Problematische Darstellung des Islam
In Schulbüchern vermittelt eine Gesellschaft ihr eigenes Selbstbild und ihre grundlegenden Werte an die junge Generation. Die Darstellung des Islam und muslimischer Gesellschaften als “das Andere“ war von Beginn an ein wichtiges Mittel zur europäischen Selbstbestätigung. Eine solche Gegenüberstellung ist aber nicht nur historisch falsch, wie etwa das Beispiel Andalusien zeigt. Sie ist auch hochproblematisch. Muslimische Kinder lernen auf diese Weise, dass sie nicht wirklich dazu gehören, nichtmuslimische Kinder lernen so nicht, Fremdbilder kritisch zu hinterfragen.
Es geht nicht darum, schwierige Themen wie den islamistischen Terrorismus auszusparen.
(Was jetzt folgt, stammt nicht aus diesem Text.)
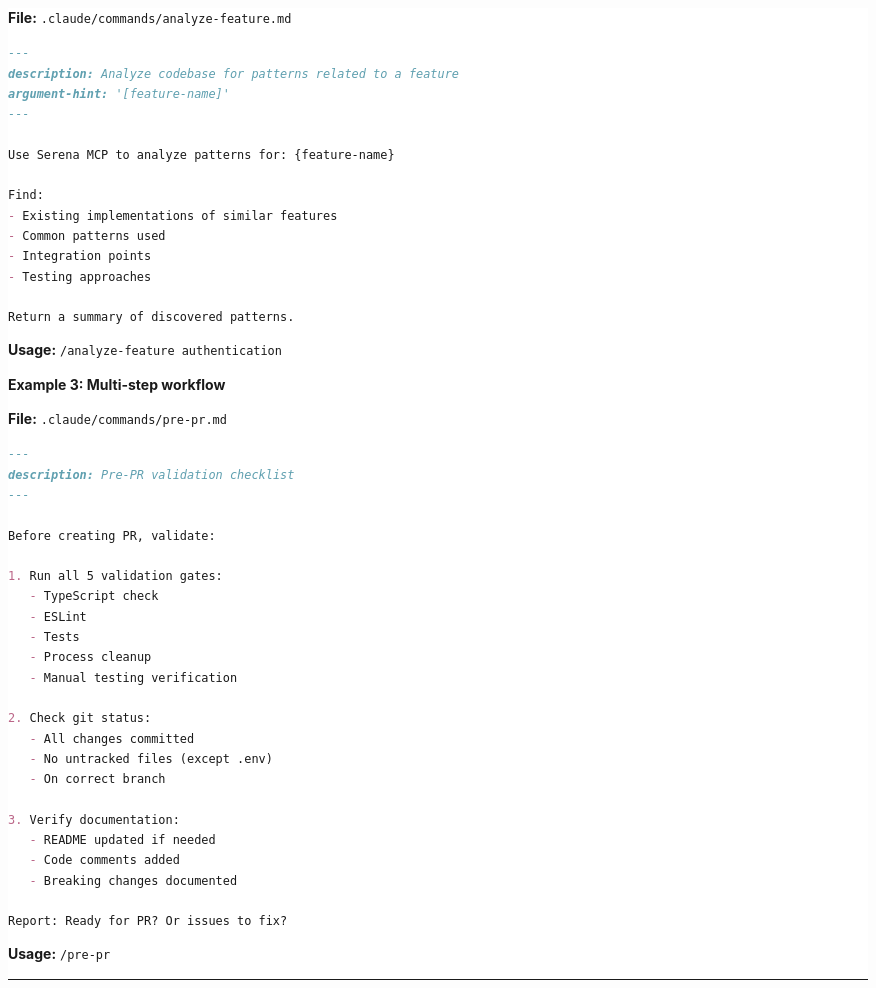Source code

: **File:** `.claude/commands/analyze-feature.md`

```markdown
---
description: Analyze codebase for patterns related to a feature
argument-hint: '[feature-name]'
---

Use Serena MCP to analyze patterns for: {feature-name}

Find:
- Existing implementations of similar features
- Common patterns used
- Integration points
- Testing approaches

Return a summary of discovered patterns.
```

**Usage:** `/analyze-feature authentication`

**Example 3: Multi-step workflow**

**File:** `.claude/commands/pre-pr.md`

```markdown
---
description: Pre-PR validation checklist
---

Before creating PR, validate:

1. Run all 5 validation gates:
   - TypeScript check
   - ESLint
   - Tests
   - Process cleanup
   - Manual testing verification

2. Check git status:
   - All changes committed
   - No untracked files (except .env)
   - On correct branch

3. Verify documentation:
   - README updated if needed
   - Code comments added
   - Breaking changes documented

Report: Ready for PR? Or issues to fix?
```

**Usage:** `/pre-pr`

---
Vielmehr gilt es, Schülern und Schülerinnen die Fähigkeit zur Differenzierung zu vermitteln. Seit den Anschlägen vom 11. September 2001 wird der Islam in Schulbüchern oft in problematischer Weise mit Gewalt und Terror verknüpft, etwa wenn innerhalb weniger Buchseiten auf Fotos der Moschee von Mekka Aufnahmen von den Anschlägen in New York folgen. Terrorismus darf aber nicht eine Unterkategorie zum Thema "Islam" sein. Stattdessen müssen unter der Kategorie "Terrorismus" verschiedene Formen des Terrors behandelt werden. Nur so kann deutlich werden, dass der IS und Boko Haram in gleicher Weise eine Pervertierung des Islam sind, wie der Ku-Klux-Klan und die Lord’s Resistance Army eine Pervertierung des Christentums.
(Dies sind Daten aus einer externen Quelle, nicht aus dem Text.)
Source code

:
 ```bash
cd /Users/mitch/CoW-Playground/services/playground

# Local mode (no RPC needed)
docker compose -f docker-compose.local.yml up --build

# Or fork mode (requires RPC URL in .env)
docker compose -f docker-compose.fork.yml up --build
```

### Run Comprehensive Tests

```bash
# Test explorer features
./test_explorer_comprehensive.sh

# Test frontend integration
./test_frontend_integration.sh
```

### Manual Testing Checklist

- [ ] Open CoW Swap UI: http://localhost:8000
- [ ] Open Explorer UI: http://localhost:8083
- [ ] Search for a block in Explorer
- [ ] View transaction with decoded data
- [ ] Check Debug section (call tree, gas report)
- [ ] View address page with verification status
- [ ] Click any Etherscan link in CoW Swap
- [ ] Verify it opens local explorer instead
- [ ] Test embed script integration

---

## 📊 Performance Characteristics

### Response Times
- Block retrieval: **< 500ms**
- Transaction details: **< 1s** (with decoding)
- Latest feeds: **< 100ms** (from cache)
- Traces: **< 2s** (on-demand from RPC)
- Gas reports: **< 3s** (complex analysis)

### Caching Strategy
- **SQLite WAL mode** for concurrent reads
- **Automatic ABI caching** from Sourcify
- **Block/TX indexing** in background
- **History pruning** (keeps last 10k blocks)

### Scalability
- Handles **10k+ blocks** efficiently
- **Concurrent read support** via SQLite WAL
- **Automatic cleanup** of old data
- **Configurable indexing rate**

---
Islamische Vielfalt zeigen
In Schulen, in denen islamischer Religionsunterricht angeboten wird, erleben muslimische Kinder, dass ihre Religion ganz selbstverständlich zum Schulalltag dazugehört. Schon dadurch kann der islamische Religionsunterricht dazu beitragen, das Bild des Islam als das "Andere" aufzulösen und stattdessen unaufgeregt über den Islam und Muslime in Deutschland zu sprechen. Auch in diesem Unterricht müssen Lehrwerke eingesetzt werden, die keine trennenden Sichtweisen herstellen, sondern den Islam in seiner Vielfalt zeigen und Identifikationsangebote für Mädchen und Jungen machen. Deutschlands Muslime sollten darin so divers erscheinen, wie sie sind und nicht, wie es manchmal der Fall ist, auf eine bestimmte Herkunft festgelegt werden.
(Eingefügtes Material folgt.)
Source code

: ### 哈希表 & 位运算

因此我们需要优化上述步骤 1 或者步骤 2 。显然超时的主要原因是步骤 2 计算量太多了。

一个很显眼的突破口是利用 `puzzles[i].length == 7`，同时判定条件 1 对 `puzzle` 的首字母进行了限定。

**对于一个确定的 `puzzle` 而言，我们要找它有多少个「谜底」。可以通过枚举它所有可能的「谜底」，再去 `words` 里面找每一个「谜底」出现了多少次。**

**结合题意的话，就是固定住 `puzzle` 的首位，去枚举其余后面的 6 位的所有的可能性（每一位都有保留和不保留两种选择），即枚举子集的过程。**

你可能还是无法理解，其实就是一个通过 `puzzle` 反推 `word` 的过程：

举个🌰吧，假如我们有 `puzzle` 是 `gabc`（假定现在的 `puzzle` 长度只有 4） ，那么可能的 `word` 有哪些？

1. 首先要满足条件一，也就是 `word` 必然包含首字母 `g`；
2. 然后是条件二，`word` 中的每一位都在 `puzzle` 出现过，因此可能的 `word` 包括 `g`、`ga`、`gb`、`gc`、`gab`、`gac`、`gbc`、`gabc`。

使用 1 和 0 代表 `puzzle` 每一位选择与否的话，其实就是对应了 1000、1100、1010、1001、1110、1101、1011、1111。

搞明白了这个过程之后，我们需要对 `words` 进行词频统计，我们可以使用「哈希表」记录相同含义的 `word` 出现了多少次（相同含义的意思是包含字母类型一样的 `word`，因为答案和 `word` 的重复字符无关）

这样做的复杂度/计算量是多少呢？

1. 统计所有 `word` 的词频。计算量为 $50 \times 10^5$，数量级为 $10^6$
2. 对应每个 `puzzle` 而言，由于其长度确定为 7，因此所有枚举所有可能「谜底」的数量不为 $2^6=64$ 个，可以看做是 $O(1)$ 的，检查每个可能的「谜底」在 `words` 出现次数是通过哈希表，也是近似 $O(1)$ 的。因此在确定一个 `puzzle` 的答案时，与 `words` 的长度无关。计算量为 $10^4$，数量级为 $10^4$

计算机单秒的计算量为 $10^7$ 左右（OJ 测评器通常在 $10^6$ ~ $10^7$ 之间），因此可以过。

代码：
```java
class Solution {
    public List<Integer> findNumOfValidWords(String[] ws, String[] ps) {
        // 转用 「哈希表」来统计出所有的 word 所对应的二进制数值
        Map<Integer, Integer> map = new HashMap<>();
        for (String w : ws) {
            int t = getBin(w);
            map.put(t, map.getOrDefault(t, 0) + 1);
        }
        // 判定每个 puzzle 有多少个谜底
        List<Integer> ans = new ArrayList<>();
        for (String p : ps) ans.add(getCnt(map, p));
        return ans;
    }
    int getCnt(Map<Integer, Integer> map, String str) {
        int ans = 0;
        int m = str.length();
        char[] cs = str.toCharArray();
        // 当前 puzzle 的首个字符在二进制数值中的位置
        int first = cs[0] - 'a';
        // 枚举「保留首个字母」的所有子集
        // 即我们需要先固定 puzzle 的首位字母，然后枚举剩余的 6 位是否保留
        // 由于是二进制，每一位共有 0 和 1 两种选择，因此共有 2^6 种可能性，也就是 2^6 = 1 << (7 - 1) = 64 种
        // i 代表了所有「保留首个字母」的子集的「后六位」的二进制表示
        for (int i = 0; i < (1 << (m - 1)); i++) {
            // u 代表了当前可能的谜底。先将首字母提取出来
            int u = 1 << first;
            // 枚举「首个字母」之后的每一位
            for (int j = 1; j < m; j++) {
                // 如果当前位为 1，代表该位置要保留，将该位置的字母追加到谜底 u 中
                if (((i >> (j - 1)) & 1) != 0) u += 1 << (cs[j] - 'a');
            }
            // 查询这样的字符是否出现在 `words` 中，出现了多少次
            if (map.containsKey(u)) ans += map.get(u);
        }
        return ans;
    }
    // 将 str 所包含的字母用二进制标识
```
Zusammenarbeit statt Konfrontation
Gute Schulbücher sind jedoch nicht alles: Einige meiner Studierenden berichten auch von engagierten Lehrerinnen und Lehrern, die die vielfältige Zusammensetzung ihrer Klassen im Unterricht berücksichtigen. Zum Beispiel, indem sie im Mathematikunterricht erwähnen, dass der Begriff Algorithmus auf den persisch-arabischen Mathematiker al-Khawarizmī zurückgeht. So zeigen sie ganz nebenbei, dass Wissenschaft und Zivilisation eine gemeinsame Leistung verschiedener Kulturen sind. Und: Sie setzen an die Stelle der Konfrontation die Zusammenarbeit.